◆ Job
Please reproduce the lines below word for word, leaving out the pictures.

◆ Items from a dataset
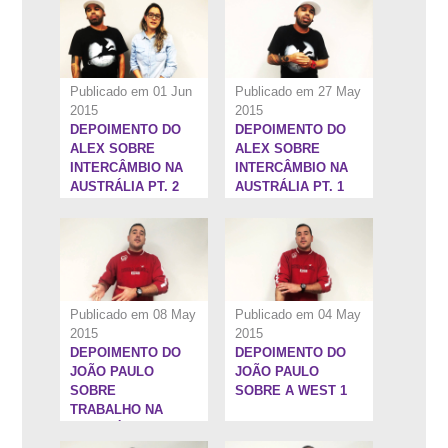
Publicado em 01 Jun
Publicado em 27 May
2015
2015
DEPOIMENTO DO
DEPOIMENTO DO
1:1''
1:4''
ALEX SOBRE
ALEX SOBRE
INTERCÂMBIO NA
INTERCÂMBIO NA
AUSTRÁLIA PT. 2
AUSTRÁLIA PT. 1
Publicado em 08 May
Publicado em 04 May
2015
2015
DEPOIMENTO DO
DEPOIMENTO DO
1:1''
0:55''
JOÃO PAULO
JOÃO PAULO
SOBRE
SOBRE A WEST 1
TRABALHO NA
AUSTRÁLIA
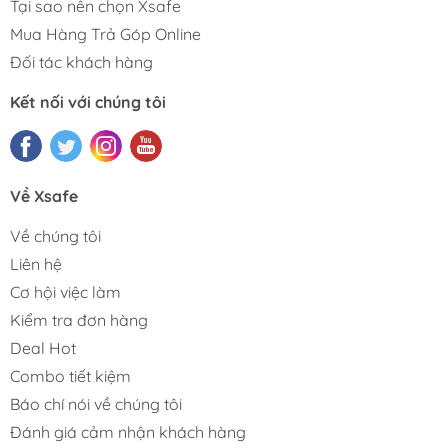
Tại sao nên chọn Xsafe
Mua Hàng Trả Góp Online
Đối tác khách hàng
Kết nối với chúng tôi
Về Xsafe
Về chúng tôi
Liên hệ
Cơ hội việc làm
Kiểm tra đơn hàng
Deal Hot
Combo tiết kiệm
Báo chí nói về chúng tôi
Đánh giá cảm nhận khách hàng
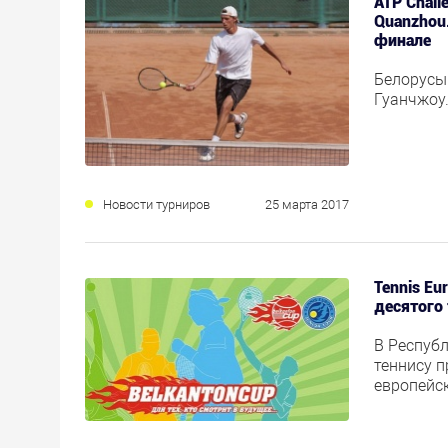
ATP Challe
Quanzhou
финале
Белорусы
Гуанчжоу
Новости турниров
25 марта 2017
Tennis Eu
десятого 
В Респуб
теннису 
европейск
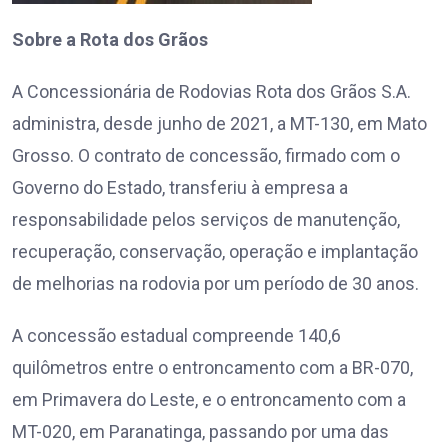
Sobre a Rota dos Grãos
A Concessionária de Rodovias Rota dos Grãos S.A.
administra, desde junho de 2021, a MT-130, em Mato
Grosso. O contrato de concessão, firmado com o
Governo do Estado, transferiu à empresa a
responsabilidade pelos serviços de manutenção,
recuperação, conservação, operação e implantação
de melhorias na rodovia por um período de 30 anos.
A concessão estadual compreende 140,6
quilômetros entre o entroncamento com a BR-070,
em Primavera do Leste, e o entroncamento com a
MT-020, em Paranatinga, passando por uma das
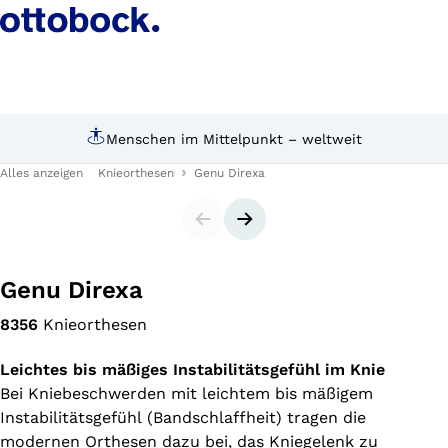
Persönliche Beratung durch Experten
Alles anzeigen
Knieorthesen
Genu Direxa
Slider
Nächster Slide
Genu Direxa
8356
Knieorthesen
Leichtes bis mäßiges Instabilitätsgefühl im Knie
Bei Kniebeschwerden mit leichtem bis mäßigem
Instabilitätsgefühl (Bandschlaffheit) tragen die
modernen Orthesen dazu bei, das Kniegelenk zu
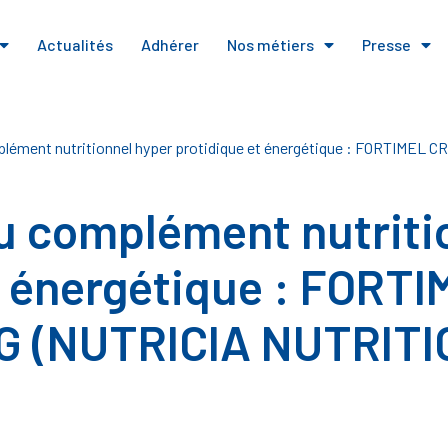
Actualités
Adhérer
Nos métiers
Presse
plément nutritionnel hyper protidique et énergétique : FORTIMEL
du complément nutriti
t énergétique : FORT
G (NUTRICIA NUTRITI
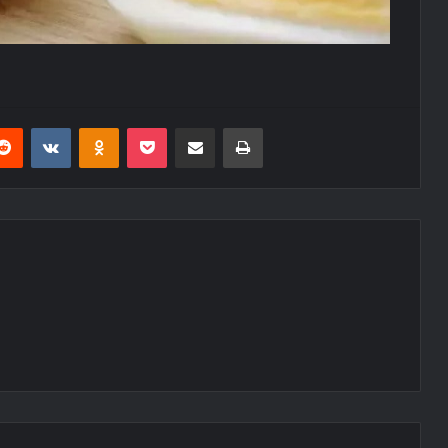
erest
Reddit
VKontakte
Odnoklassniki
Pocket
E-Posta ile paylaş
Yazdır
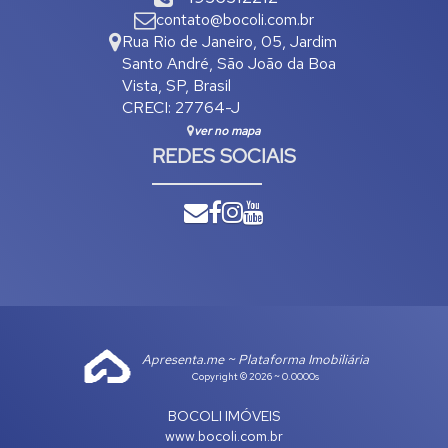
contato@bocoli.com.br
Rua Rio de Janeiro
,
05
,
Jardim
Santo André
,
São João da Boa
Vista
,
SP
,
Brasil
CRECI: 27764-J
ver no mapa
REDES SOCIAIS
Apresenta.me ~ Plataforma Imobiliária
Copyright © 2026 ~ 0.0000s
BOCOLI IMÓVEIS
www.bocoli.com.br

◆ Output
Publicado em 01 Jun
Publicado em 27 May
2015
2015
DEPOIMENTO DO
DEPOIMENTO DO
1:1''
1:4''
ALEX SOBRE
ALEX SOBRE
INTERCÂMBIO NA
INTERCÂMBIO NA
AUSTRÁLIA PT. 2
AUSTRÁLIA PT. 1
Publicado em 08 May
Publicado em 04 May
2015
2015
DEPOIMENTO DO
DEPOIMENTO DO
1:1''
0:55''
JOÃO PAULO
JOÃO PAULO
SOBRE
SOBRE A WEST 1
TRABALHO NA
AUSTRÁLIA
Tại sao nên chọn Xsafe
Mua Hàng Trả Góp Online
Đối tác khách hàng
Kết nối với chúng tôi
Về Xsafe
Về chúng tôi
Liên hệ
Cơ hội việc làm
Kiểm tra đơn hàng
Deal Hot
Combo tiết kiệm
Báo chí nói về chúng tôi
Đánh giá cảm nhận khách hàng
ATP Challe
Quanzhou
финале
Белорусы
Гуанчжоу
Новости турниров
25 марта 2017
Tennis Eu
десятого 
В Респуб
теннису 
европейск
Sobre a Rota dos Grãos
A Concessionária de Rodovias Rota dos Grãos S.A.
administra, desde junho de 2021, a MT-130, em Mato
Grosso. O contrato de concessão, firmado com o
Governo do Estado, transferiu à empresa a
responsabilidade pelos serviços de manutenção,
recuperação, conservação, operação e implantação
de melhorias na rodovia por um período de 30 anos.
A concessão estadual compreende 140,6
quilômetros entre o entroncamento com a BR-070,
em Primavera do Leste, e o entroncamento com a
MT-020, em Paranatinga, passando por uma das
Persönliche Beratung durch Experten
Alles anzeigen
Knieorthesen
Genu Direxa
Slider
Nächster Slide
Genu Direxa
8356
Knieorthesen
Leichtes bis mäßiges Instabilitätsgefühl im Knie
Bei Kniebeschwerden mit leichtem bis mäßigem
Instabilitätsgefühl (Bandschlaffheit) tragen die
modernen Orthesen dazu bei, das Kniegelenk zu
Actualités
Adhérer
Nos métiers
Presse
plément nutritionnel hyper protidique et énergétique : FORTIMEL
du complément nutriti
t énergétique : FORT
G (NUTRICIA NUTRITI
erest
Reddit
VKontakte
Odnoklassniki
Pocket
E-Posta ile paylaş
Yazdır
contato@bocoli.com.br
Rua Rio de Janeiro
,
05
,
Jardim
Santo André
,
São João da Boa
Vista
,
SP
,
Brasil
CRECI: 27764-J
ver no mapa
REDES SOCIAIS
Apresenta.me ~ Plataforma Imobiliária
Copyright © 2026 ~ 0.0000s
BOCOLI IMÓVEIS
www.bocoli.com.br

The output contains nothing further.